War and Peace: horse power, progress and prosperity
The man-horse miracle, from dawn to decadence
Part 2 of 2, read part 1
In 1219 AD, the largest state west of China was the Khwarezmian Empire, encompassing Iran and Central Asia. Genghis Khan had recently sent a large caravan of merchants into Khwarezmian territory to trade, establish relations and quite possibly also to spy. The Khwarezmians seized the delegation, confiscated the merchants’ goods and promptly executed them all. An enraged Khan sent three ambassadors to the Shah to protest this action: a Muslim envoy and two Mongols. The Shah was not cowed; this time he executed the Muslim and shaved the Mongols’ beards off before dispatching the pair back east. This was a grave insult, and Khan marshaled his forces to pivot westward for a strike against a foe 3,000 km away.

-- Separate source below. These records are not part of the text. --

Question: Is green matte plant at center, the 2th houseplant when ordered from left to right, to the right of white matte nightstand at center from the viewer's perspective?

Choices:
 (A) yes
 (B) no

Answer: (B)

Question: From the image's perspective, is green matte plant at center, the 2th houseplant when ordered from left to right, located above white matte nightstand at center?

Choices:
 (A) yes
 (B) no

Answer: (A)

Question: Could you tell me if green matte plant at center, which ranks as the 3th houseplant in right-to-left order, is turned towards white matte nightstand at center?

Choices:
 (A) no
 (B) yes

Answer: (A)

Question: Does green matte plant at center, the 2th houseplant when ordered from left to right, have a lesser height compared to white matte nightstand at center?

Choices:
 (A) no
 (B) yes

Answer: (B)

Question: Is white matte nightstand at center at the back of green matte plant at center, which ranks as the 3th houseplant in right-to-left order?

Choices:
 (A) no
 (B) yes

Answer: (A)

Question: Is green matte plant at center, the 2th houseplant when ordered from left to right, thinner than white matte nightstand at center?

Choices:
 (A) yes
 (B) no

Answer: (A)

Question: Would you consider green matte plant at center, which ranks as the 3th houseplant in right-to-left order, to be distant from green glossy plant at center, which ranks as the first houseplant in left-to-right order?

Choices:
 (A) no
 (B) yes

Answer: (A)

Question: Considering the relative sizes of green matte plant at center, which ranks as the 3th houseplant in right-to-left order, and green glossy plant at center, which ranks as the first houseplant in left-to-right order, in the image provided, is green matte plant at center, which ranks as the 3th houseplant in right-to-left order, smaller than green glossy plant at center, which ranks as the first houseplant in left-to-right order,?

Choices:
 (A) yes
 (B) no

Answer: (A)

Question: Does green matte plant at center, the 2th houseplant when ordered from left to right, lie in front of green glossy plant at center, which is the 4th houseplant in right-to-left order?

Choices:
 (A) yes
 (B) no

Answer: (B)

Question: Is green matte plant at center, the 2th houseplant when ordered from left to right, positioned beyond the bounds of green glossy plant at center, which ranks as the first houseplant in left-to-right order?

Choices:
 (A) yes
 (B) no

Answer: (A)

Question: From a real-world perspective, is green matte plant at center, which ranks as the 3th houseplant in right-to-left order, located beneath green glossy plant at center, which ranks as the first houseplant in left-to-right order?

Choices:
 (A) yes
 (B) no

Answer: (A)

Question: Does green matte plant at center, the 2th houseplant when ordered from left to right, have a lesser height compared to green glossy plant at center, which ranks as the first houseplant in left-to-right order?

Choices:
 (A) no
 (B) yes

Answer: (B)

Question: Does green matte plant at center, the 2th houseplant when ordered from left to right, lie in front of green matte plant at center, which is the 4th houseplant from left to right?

The Mongol invasion was rapid, and its impact was gale force. Hundreds of thousands of warriors streamed through the Dzungarian Gate, a narrow six-mile gap between the vast mountain formations that loom over Eurasia’s heart at the border between Chinese Xinjiang and Kazakhstan. A single Mongol warrior usually had at least three to five horses, rotating them as mounts to keep them all fresh. These ponies were hardy, used to foraging across the vast central Eurasian grasslands and living off the land.
Equid resources enabled the destruction of Bukhara, one of the largest cities of the day. Expecting a long campaign of drawn-out siege warfare against the numerically superior Mongols, the Khwarezmians stationed garrison troops near the frontier, toward the Ili Valley in eastern Kazakhstan. Genghis Khan, anticipating this, instead drove his forces directly through the 300 miles of the Kyzylkum desert, arriving unexpectedly at a lightly defended Bukhara in February 1220. With the inhabitants caught unprepared, the Mongols sacked the city, shocking the world with their brutality, burning the city to the ground and slaughtering all the inhabitants, save for those deemed economically valuable as slaves.
The ease of this conquest spurred Mongol general Subutai to next undertake the“Great Raid” of 1222, a grand tour of destruction which would showcase the range and effectiveness of the Mongols. Embarking from Bukhara, Subutai led 20,000 mounted warriors through northern Iran, and then up into the Caucasus, defeating the armies of the kingdom of Georgia, before exiting on the Kuban steppe, between the Black and Caspian Seas. Here, the Mongols easily dispatched a vast coalition of Alans, Circassians and Kipchak Turks, before marching north and crushing a combined force of Kievan Rus and Cuman Turks at the Battle of Khalkha. Subutai then wheeled his forces back east, raiding other Turkic tribes north of the Caspian, before returning to Central Asia. All told, it took about a year and a half and 3,500 miles for the Mongol force to sweep a great destructive arc, smashing its way through resistant armies all along the way.
Mongols are a fierce, hardy people, but the success of their conquest of Eurasia, from the Adriatic to the South China Sea, drew on a natural resource their contemporaries could only envy, a massive stock of horses. Today the Republic of Mongolia, which covers only a portion of the historical Mongolia (the remaining vast regions now enfolded within northern China’s borders), has 5 million horses for its 3.5 million humans. Despite their numerical inferiority, the ability of every nomad to ride and hunt from horseback allowed steppe nomads to mobilize every adult male for war.
And obviously, radically increased mobility is one of the key reasons humans domesticated horses and promptly conscripted them into their military conflicts. A horse’s walking speed might be equivalent to a human’s, but a trot is three or four times faster, and a horse with a rider can realistically maintain this pace for half an hour. A full gallop is 30 miles per hour, a pace that could easily be sustained for the short distances battle requires. Horses in war immediately opened up the path to international conflicts on a scale that we now take for granted. The world’s first documented battle took place at Kadesh in Syria in 1274 BC, between Egyptian forces led by Ramesses II and Hittite forces under Muwatalli II. Thousands of chariots clashed in what proved to be a stalemate, but Kadesh showed that hostilities between geographically distant great powers were now possible. An army on the hoof can move much faster than mere foot soldiers and also transport far more materiel for the campaign.